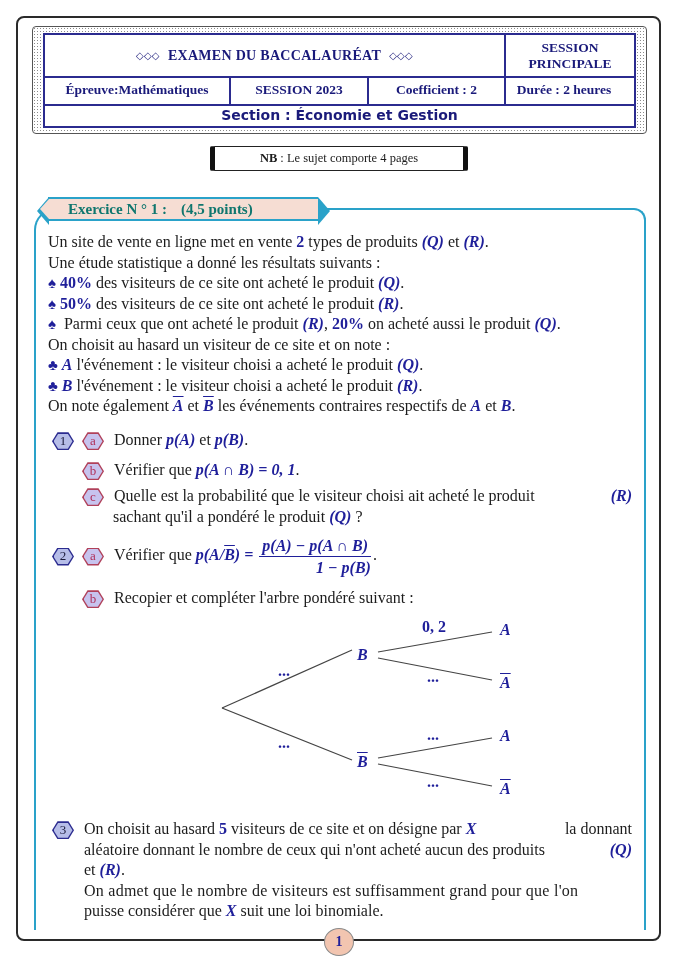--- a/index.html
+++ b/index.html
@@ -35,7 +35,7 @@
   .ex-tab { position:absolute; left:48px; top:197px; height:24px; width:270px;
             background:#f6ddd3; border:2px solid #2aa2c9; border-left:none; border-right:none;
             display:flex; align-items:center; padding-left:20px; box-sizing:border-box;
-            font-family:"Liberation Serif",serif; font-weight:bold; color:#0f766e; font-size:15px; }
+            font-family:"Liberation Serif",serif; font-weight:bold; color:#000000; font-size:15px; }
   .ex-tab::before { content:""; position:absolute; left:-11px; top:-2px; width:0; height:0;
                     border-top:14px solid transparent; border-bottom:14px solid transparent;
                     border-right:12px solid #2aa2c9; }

◆ ◆ ◆ ◆ ◆

= Your assignment =
In the data above, how many lines contain the word "left"? Only the number is wanted.

= Result of this task =
4